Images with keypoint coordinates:
⁂

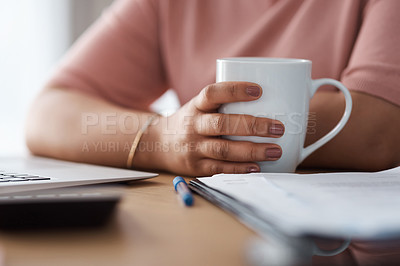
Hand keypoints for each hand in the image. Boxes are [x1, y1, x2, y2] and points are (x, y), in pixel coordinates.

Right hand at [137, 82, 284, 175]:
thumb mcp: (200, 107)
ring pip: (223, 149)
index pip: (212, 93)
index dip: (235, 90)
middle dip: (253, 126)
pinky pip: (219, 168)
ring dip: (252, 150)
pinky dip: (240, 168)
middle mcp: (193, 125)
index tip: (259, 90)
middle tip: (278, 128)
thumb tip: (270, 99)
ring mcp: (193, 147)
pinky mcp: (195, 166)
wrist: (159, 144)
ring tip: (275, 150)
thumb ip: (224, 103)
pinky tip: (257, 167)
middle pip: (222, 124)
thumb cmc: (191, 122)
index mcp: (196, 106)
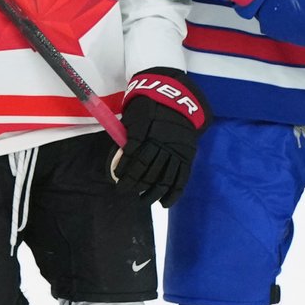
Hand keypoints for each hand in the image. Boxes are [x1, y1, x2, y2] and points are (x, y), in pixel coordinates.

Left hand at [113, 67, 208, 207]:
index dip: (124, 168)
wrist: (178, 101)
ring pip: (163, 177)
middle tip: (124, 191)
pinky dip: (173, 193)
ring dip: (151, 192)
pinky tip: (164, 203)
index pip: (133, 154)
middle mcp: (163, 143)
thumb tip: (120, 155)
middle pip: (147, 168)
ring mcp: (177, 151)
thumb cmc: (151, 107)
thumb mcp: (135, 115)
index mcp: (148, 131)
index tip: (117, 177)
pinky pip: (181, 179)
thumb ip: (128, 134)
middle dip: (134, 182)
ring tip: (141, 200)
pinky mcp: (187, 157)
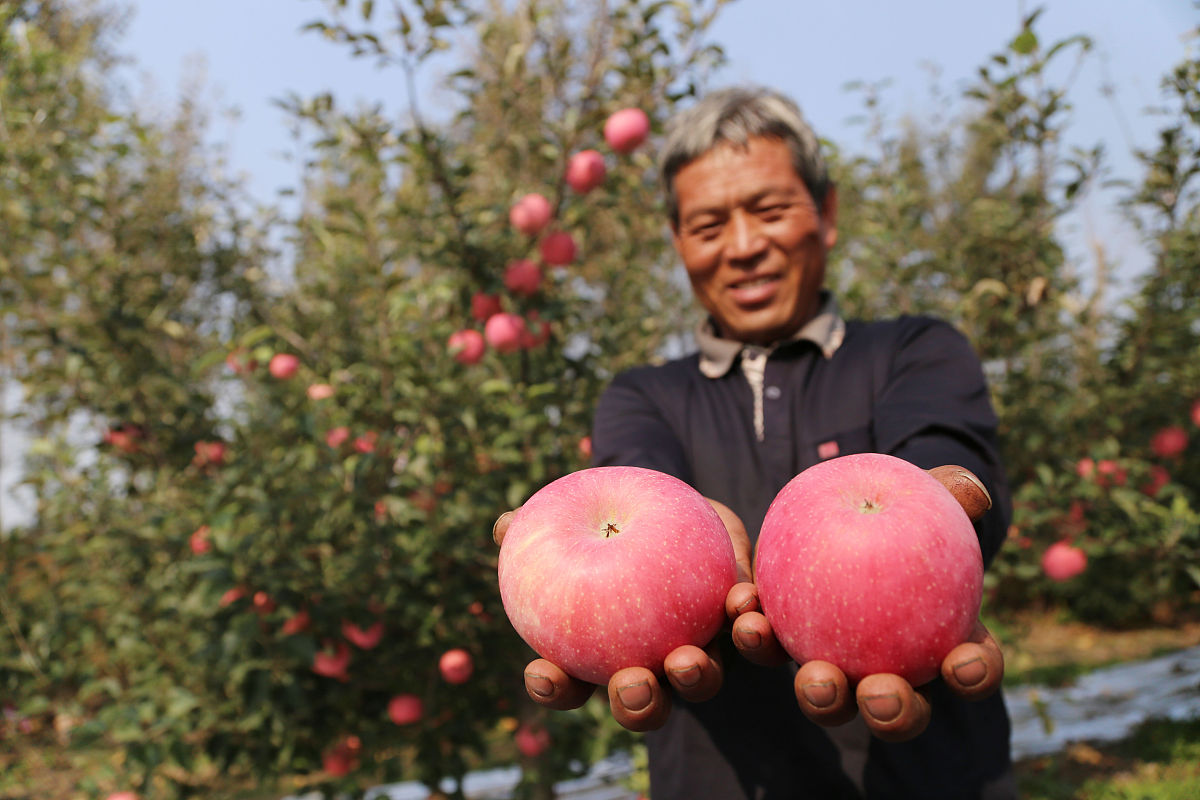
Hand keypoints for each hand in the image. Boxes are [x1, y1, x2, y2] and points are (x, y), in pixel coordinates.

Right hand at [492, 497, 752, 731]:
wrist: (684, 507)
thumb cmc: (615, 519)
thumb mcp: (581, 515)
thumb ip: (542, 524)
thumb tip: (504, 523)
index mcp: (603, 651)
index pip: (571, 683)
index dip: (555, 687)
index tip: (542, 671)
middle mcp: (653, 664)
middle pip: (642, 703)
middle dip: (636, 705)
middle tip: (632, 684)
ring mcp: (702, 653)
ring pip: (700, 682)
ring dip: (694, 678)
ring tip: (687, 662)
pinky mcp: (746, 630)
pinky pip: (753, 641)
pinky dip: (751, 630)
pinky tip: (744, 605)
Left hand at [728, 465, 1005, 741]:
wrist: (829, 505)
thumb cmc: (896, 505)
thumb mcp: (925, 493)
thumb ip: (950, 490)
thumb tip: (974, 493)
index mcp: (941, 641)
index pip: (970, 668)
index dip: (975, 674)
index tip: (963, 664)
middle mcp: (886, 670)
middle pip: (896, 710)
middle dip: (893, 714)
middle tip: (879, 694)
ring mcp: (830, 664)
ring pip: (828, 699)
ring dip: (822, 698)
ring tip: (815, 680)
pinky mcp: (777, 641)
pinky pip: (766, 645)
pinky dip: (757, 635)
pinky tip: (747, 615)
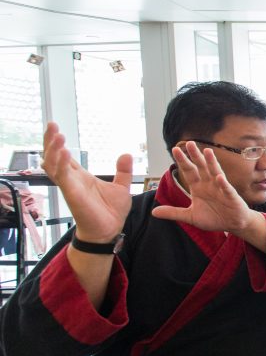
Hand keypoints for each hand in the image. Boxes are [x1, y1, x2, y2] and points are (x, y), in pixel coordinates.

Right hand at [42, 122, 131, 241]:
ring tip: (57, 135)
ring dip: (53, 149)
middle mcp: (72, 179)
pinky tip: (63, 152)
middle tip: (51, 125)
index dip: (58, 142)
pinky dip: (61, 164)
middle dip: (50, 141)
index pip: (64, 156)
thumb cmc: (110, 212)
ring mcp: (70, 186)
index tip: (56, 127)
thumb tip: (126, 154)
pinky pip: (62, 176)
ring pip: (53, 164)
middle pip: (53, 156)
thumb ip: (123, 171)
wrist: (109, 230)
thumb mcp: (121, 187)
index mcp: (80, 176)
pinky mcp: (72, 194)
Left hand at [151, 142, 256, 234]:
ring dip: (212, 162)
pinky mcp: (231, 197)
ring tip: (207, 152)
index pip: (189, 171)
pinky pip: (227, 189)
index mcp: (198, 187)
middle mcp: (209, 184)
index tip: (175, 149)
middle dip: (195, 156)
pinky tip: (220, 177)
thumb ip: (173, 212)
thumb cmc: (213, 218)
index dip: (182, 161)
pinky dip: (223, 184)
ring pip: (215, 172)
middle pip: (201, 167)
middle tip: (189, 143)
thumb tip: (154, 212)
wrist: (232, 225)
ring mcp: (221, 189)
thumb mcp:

⁂

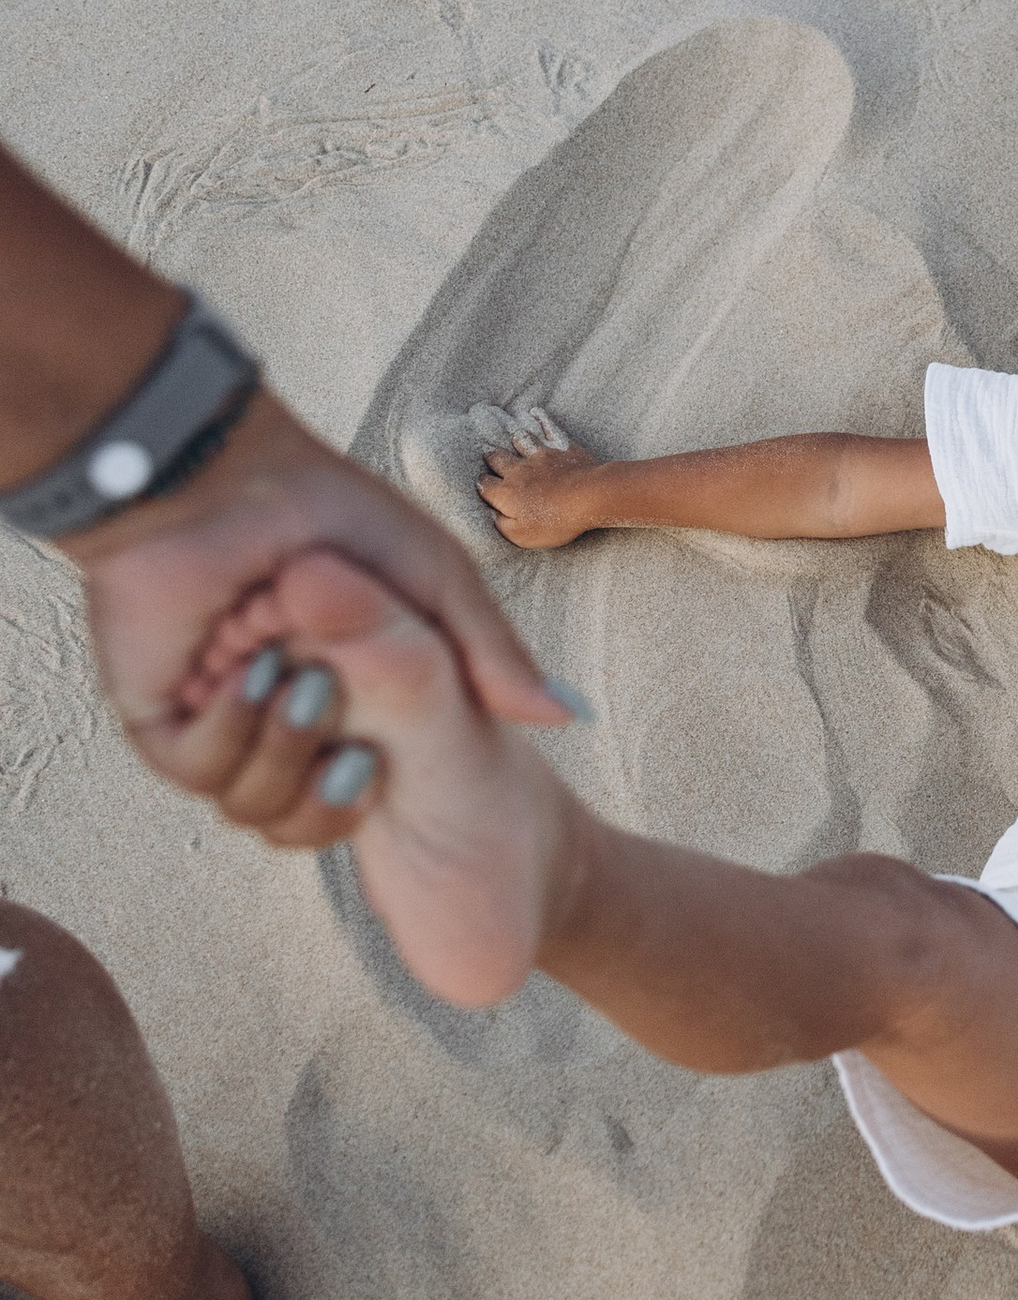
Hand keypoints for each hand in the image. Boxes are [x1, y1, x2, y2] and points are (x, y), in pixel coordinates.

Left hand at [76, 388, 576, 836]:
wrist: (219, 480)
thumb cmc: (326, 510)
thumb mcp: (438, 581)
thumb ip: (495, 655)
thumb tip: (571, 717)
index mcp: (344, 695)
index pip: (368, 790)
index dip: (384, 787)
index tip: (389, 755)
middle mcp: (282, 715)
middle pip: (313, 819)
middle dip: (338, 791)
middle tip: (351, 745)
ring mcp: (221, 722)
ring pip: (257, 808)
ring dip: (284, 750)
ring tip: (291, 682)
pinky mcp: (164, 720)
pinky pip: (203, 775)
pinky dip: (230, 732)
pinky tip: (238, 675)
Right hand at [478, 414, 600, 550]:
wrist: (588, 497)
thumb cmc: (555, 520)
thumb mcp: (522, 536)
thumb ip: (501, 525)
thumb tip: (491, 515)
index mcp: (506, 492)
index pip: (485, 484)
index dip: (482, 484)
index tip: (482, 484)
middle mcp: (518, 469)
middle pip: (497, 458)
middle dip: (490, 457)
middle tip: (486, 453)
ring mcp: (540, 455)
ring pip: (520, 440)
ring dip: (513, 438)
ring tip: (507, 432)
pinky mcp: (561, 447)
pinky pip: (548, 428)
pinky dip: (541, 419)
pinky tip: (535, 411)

⁂

● **ACTIVITY**: Wherever a line in the data above holds "wrist", copy that line.

● **TASK RESULT**:
wrist: (159, 144)
wrist: (178, 101)
wrist: (684, 507)
wrist: (829, 505)
wrist: (109, 230)
wrist: (232, 225)
wrist: (219, 480)
wrist: (588, 497)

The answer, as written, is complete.